Contour labeling entries
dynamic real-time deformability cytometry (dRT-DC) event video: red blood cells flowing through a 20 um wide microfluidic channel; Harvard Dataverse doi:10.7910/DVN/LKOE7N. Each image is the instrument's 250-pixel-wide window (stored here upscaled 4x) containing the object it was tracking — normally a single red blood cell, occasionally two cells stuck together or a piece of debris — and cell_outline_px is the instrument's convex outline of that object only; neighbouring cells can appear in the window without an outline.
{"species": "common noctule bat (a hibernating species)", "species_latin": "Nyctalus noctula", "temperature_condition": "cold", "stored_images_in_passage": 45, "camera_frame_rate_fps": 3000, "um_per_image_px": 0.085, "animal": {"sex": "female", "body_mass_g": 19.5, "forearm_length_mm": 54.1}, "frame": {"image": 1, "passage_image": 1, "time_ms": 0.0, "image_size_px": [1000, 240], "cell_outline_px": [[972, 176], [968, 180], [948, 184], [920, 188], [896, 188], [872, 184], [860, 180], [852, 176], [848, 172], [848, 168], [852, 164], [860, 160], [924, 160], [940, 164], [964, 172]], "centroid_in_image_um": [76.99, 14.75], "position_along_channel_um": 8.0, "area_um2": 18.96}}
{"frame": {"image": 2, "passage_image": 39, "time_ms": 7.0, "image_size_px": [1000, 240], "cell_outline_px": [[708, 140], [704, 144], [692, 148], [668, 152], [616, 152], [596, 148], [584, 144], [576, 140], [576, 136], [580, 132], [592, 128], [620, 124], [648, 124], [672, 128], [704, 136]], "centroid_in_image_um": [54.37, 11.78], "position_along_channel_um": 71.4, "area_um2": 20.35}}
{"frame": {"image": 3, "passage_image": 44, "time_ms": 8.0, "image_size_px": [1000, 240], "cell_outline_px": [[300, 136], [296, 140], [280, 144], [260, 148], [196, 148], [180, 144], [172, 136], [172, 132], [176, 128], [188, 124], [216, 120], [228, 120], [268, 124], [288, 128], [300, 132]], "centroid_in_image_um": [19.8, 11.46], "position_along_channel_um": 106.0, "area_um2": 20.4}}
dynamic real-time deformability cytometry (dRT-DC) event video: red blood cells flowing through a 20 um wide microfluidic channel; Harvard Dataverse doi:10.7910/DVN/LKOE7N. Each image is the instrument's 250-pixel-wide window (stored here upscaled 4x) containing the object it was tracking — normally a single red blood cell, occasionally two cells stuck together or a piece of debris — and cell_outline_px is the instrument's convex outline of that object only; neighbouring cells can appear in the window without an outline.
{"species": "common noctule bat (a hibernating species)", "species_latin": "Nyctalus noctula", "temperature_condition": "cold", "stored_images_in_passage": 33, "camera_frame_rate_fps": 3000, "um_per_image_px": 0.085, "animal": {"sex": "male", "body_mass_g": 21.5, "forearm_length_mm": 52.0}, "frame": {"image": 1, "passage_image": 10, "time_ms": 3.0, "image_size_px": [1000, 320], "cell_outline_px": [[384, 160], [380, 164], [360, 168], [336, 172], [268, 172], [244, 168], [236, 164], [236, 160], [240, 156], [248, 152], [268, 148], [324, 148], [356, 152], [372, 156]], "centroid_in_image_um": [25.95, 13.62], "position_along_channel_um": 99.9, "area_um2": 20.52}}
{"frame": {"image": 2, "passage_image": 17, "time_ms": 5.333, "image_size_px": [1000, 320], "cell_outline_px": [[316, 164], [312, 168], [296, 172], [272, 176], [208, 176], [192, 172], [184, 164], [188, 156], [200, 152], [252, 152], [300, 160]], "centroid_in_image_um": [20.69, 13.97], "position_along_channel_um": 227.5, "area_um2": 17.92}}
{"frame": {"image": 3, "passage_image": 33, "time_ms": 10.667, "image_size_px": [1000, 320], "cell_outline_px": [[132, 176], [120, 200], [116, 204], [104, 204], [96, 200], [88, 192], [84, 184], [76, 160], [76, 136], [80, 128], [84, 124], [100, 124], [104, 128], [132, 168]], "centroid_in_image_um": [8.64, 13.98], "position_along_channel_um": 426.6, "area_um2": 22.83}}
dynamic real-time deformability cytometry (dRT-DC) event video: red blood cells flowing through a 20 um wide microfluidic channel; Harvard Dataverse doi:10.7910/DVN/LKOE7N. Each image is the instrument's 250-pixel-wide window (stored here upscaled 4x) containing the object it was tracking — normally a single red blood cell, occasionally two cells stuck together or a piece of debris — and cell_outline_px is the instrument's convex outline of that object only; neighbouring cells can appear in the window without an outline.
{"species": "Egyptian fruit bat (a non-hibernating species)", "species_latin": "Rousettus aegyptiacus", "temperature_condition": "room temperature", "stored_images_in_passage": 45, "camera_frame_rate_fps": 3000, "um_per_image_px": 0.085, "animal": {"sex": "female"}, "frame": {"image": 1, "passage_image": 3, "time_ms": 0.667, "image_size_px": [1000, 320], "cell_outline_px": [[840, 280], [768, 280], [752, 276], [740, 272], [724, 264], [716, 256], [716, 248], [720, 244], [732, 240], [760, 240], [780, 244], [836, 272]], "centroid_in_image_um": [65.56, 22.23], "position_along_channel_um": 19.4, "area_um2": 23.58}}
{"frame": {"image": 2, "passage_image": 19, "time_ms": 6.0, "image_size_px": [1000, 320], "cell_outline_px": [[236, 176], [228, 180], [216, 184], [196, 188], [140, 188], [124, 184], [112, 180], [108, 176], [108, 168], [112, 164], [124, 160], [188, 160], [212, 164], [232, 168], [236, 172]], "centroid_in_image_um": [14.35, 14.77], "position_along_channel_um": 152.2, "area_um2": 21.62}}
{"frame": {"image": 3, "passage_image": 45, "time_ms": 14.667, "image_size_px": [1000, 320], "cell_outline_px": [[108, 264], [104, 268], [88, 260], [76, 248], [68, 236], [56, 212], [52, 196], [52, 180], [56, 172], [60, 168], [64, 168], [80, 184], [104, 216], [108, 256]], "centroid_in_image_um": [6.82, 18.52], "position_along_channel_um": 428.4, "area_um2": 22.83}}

**THE PROBLEM**
Return the material in full, exactly as shown.

**THE OUTPUT**
dynamic real-time deformability cytometry (dRT-DC) event video: red blood cells flowing through a 20 um wide microfluidic channel; Harvard Dataverse doi:10.7910/DVN/LKOE7N. Each image is the instrument's 250-pixel-wide window (stored here upscaled 4x) containing the object it was tracking — normally a single red blood cell, occasionally two cells stuck together or a piece of debris — and cell_outline_px is the instrument's convex outline of that object only; neighbouring cells can appear in the window without an outline.
{"species": "common noctule bat (a hibernating species)", "species_latin": "Nyctalus noctula", "temperature_condition": "cold", "stored_images_in_passage": 45, "camera_frame_rate_fps": 3000, "um_per_image_px": 0.085, "animal": {"sex": "female", "body_mass_g": 19.5, "forearm_length_mm": 54.1}, "frame": {"image": 1, "passage_image": 1, "time_ms": 0.0, "image_size_px": [1000, 240], "cell_outline_px": [[972, 176], [968, 180], [948, 184], [920, 188], [896, 188], [872, 184], [860, 180], [852, 176], [848, 172], [848, 168], [852, 164], [860, 160], [924, 160], [940, 164], [964, 172]], "centroid_in_image_um": [76.99, 14.75], "position_along_channel_um": 8.0, "area_um2": 18.96}}
{"frame": {"image": 2, "passage_image": 39, "time_ms": 7.0, "image_size_px": [1000, 240], "cell_outline_px": [[708, 140], [704, 144], [692, 148], [668, 152], [616, 152], [596, 148], [584, 144], [576, 140], [576, 136], [580, 132], [592, 128], [620, 124], [648, 124], [672, 128], [704, 136]], "centroid_in_image_um": [54.37, 11.78], "position_along_channel_um": 71.4, "area_um2": 20.35}}
{"frame": {"image": 3, "passage_image": 44, "time_ms": 8.0, "image_size_px": [1000, 240], "cell_outline_px": [[300, 136], [296, 140], [280, 144], [260, 148], [196, 148], [180, 144], [172, 136], [172, 132], [176, 128], [188, 124], [216, 120], [228, 120], [268, 124], [288, 128], [300, 132]], "centroid_in_image_um": [19.8, 11.46], "position_along_channel_um": 106.0, "area_um2": 20.4}}
dynamic real-time deformability cytometry (dRT-DC) event video: red blood cells flowing through a 20 um wide microfluidic channel; Harvard Dataverse doi:10.7910/DVN/LKOE7N. Each image is the instrument's 250-pixel-wide window (stored here upscaled 4x) containing the object it was tracking — normally a single red blood cell, occasionally two cells stuck together or a piece of debris — and cell_outline_px is the instrument's convex outline of that object only; neighbouring cells can appear in the window without an outline.
{"species": "common noctule bat (a hibernating species)", "species_latin": "Nyctalus noctula", "temperature_condition": "cold", "stored_images_in_passage": 33, "camera_frame_rate_fps": 3000, "um_per_image_px": 0.085, "animal": {"sex": "male", "body_mass_g": 21.5, "forearm_length_mm": 52.0}, "frame": {"image": 1, "passage_image": 10, "time_ms": 3.0, "image_size_px": [1000, 320], "cell_outline_px": [[384, 160], [380, 164], [360, 168], [336, 172], [268, 172], [244, 168], [236, 164], [236, 160], [240, 156], [248, 152], [268, 148], [324, 148], [356, 152], [372, 156]], "centroid_in_image_um": [25.95, 13.62], "position_along_channel_um": 99.9, "area_um2": 20.52}}
{"frame": {"image": 2, "passage_image": 17, "time_ms": 5.333, "image_size_px": [1000, 320], "cell_outline_px": [[316, 164], [312, 168], [296, 172], [272, 176], [208, 176], [192, 172], [184, 164], [188, 156], [200, 152], [252, 152], [300, 160]], "centroid_in_image_um": [20.69, 13.97], "position_along_channel_um": 227.5, "area_um2": 17.92}}
{"frame": {"image": 3, "passage_image": 33, "time_ms": 10.667, "image_size_px": [1000, 320], "cell_outline_px": [[132, 176], [120, 200], [116, 204], [104, 204], [96, 200], [88, 192], [84, 184], [76, 160], [76, 136], [80, 128], [84, 124], [100, 124], [104, 128], [132, 168]], "centroid_in_image_um": [8.64, 13.98], "position_along_channel_um": 426.6, "area_um2": 22.83}}
dynamic real-time deformability cytometry (dRT-DC) event video: red blood cells flowing through a 20 um wide microfluidic channel; Harvard Dataverse doi:10.7910/DVN/LKOE7N. Each image is the instrument's 250-pixel-wide window (stored here upscaled 4x) containing the object it was tracking — normally a single red blood cell, occasionally two cells stuck together or a piece of debris — and cell_outline_px is the instrument's convex outline of that object only; neighbouring cells can appear in the window without an outline.
{"species": "Egyptian fruit bat (a non-hibernating species)", "species_latin": "Rousettus aegyptiacus", "temperature_condition": "room temperature", "stored_images_in_passage": 45, "camera_frame_rate_fps": 3000, "um_per_image_px": 0.085, "animal": {"sex": "female"}, "frame": {"image": 1, "passage_image": 3, "time_ms": 0.667, "image_size_px": [1000, 320], "cell_outline_px": [[840, 280], [768, 280], [752, 276], [740, 272], [724, 264], [716, 256], [716, 248], [720, 244], [732, 240], [760, 240], [780, 244], [836, 272]], "centroid_in_image_um": [65.56, 22.23], "position_along_channel_um": 19.4, "area_um2": 23.58}}
{"frame": {"image": 2, "passage_image": 19, "time_ms": 6.0, "image_size_px": [1000, 320], "cell_outline_px": [[236, 176], [228, 180], [216, 184], [196, 188], [140, 188], [124, 184], [112, 180], [108, 176], [108, 168], [112, 164], [124, 160], [188, 160], [212, 164], [232, 168], [236, 172]], "centroid_in_image_um": [14.35, 14.77], "position_along_channel_um": 152.2, "area_um2": 21.62}}
{"frame": {"image": 3, "passage_image": 45, "time_ms": 14.667, "image_size_px": [1000, 320], "cell_outline_px": [[108, 264], [104, 268], [88, 260], [76, 248], [68, 236], [56, 212], [52, 196], [52, 180], [56, 172], [60, 168], [64, 168], [80, 184], [104, 216], [108, 256]], "centroid_in_image_um": [6.82, 18.52], "position_along_channel_um": 428.4, "area_um2": 22.83}}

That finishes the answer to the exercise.